SET EXERCISE: Count the lines below that contain the string "element", treating uppercase and lowercase as different, and reply with the number alone.

━━━━━━━━

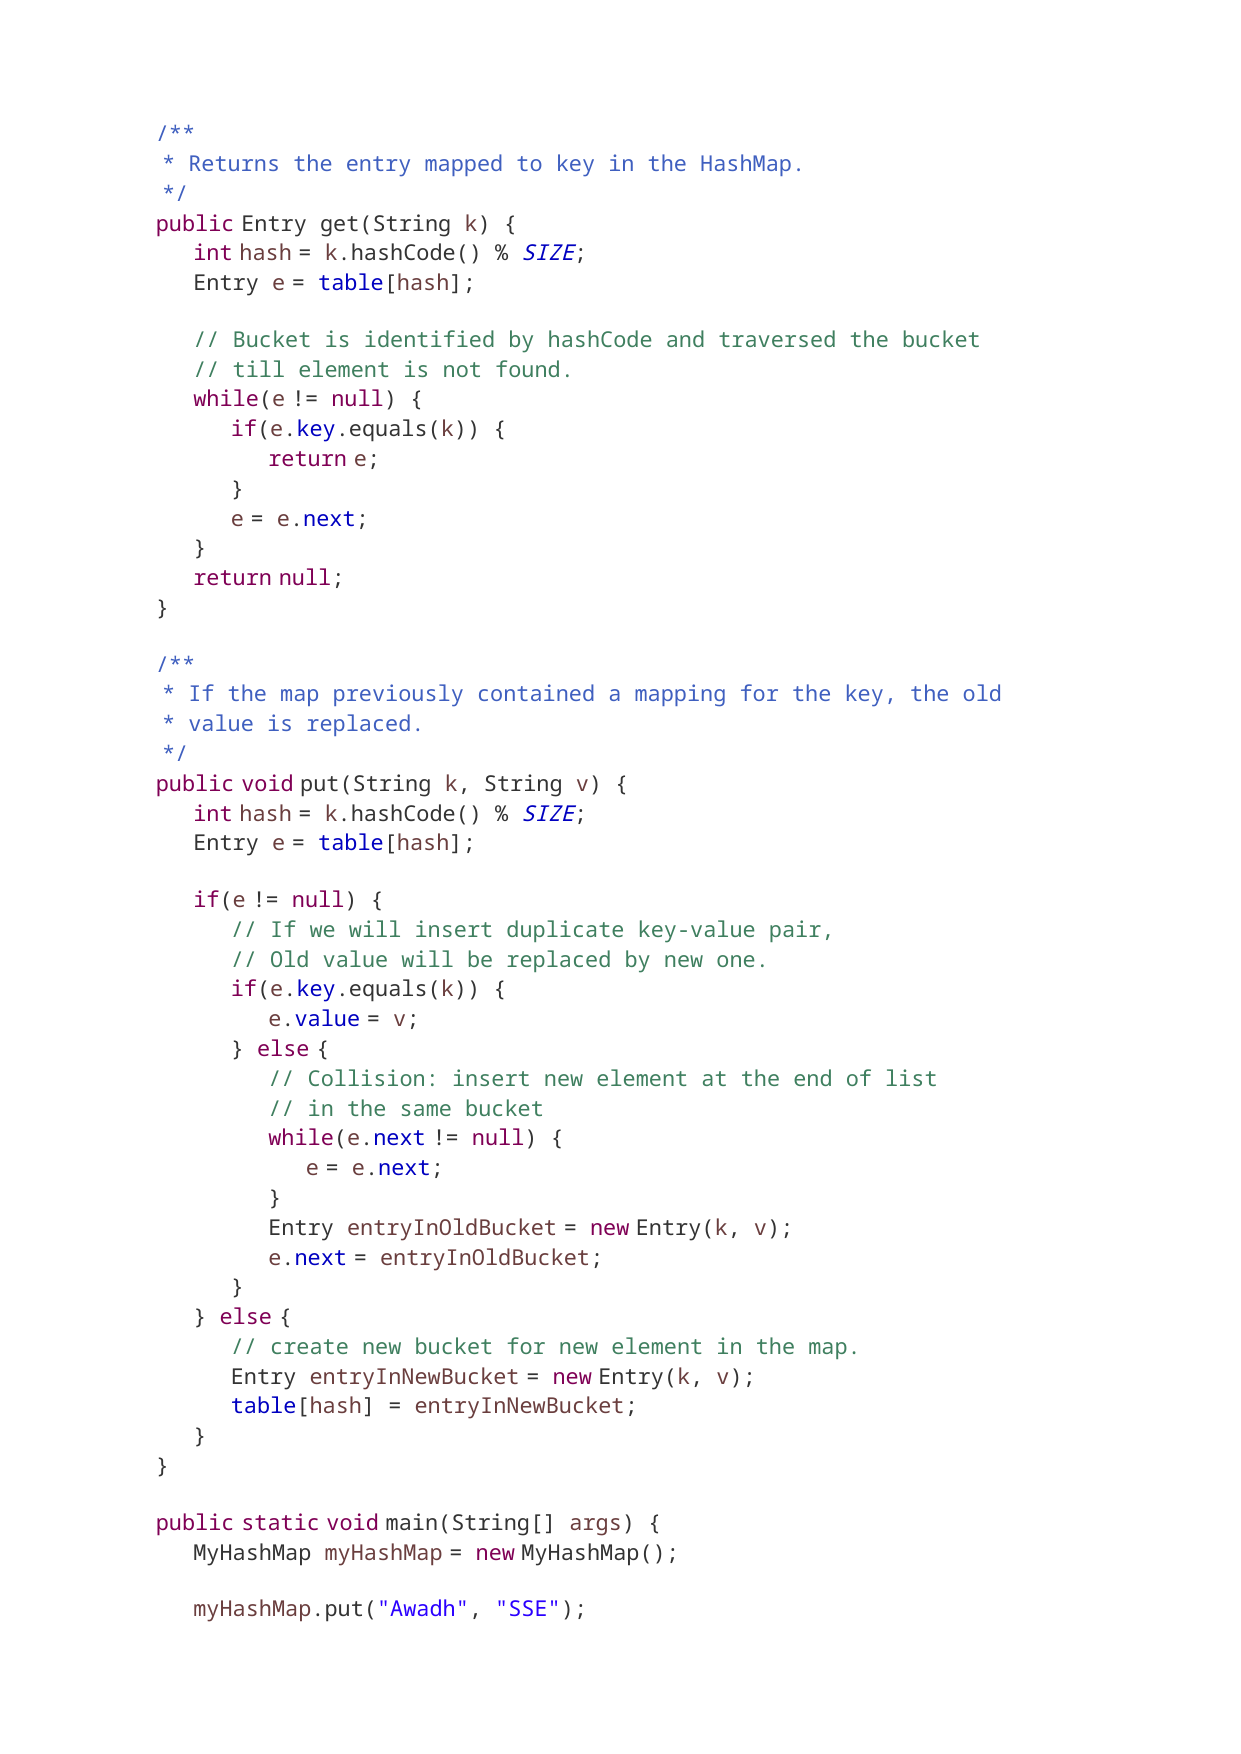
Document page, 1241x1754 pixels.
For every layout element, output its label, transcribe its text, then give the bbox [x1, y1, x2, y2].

text e.next = entryInOldBucket; [118, 1241, 1122, 1271]
text if(e.key.equals(k)) { [118, 413, 1122, 443]
text } [118, 1420, 1122, 1450]
text public Entry get(String k) { [118, 207, 1122, 237]
text e = e.next; [118, 502, 1122, 532]
text e.value = v; [118, 1003, 1122, 1033]
text table[hash] = entryInNewBucket; [118, 1390, 1122, 1420]
text MyHashMap myHashMap = new MyHashMap(); [118, 1536, 1122, 1566]
text return e; [118, 443, 1122, 473]
text // Old value will be replaced by new one. [118, 943, 1122, 973]
text // Collision: insert new element at the end of list [118, 1063, 1122, 1092]
text } else { [118, 1033, 1122, 1063]
text /** [118, 648, 1122, 678]
text myHashMap.put("Awadh", "SSE"); [118, 1593, 1122, 1623]
text } [118, 532, 1122, 562]
text // create new bucket for new element in the map. [118, 1331, 1122, 1361]
text Entry entryInNewBucket = new Entry(k, v); [118, 1361, 1122, 1390]
text * value is replaced. [118, 708, 1122, 738]
text } [118, 592, 1122, 622]
text } [118, 473, 1122, 502]
text public static void main(String[] args) { [118, 1507, 1122, 1536]
text // in the same bucket [118, 1092, 1122, 1122]
text * Returns the entry mapped to key in the HashMap. [118, 148, 1122, 178]
text } [118, 1271, 1122, 1301]
text while(e != null) { [118, 383, 1122, 413]
text } [118, 1450, 1122, 1480]
text */ [118, 178, 1122, 207]
text if(e != null) { [118, 884, 1122, 914]
text return null; [118, 562, 1122, 592]
text Entry e = table[hash]; [118, 827, 1122, 857]
text // If we will insert duplicate key-value pair, [118, 914, 1122, 943]
text } else { [118, 1301, 1122, 1331]
text // Bucket is identified by hashCode and traversed the bucket [118, 324, 1122, 353]
text int hash = k.hashCode() % SIZE; [118, 797, 1122, 827]
text } [118, 1182, 1122, 1212]
text Entry entryInOldBucket = new Entry(k, v); [118, 1212, 1122, 1241]
text public void put(String k, String v) { [118, 768, 1122, 797]
text while(e.next != null) { [118, 1122, 1122, 1152]
text if(e.key.equals(k)) { [118, 973, 1122, 1003]
text /** [118, 118, 1122, 148]
text e = e.next; [118, 1152, 1122, 1182]
text // till element is not found. [118, 353, 1122, 383]
text * If the map previously contained a mapping for the key, the old [118, 678, 1122, 708]
text int hash = k.hashCode() % SIZE; [118, 237, 1122, 267]
text Entry e = table[hash]; [118, 267, 1122, 297]
text */ [118, 738, 1122, 768]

━━━━━━━━

FINISHED TASK: 4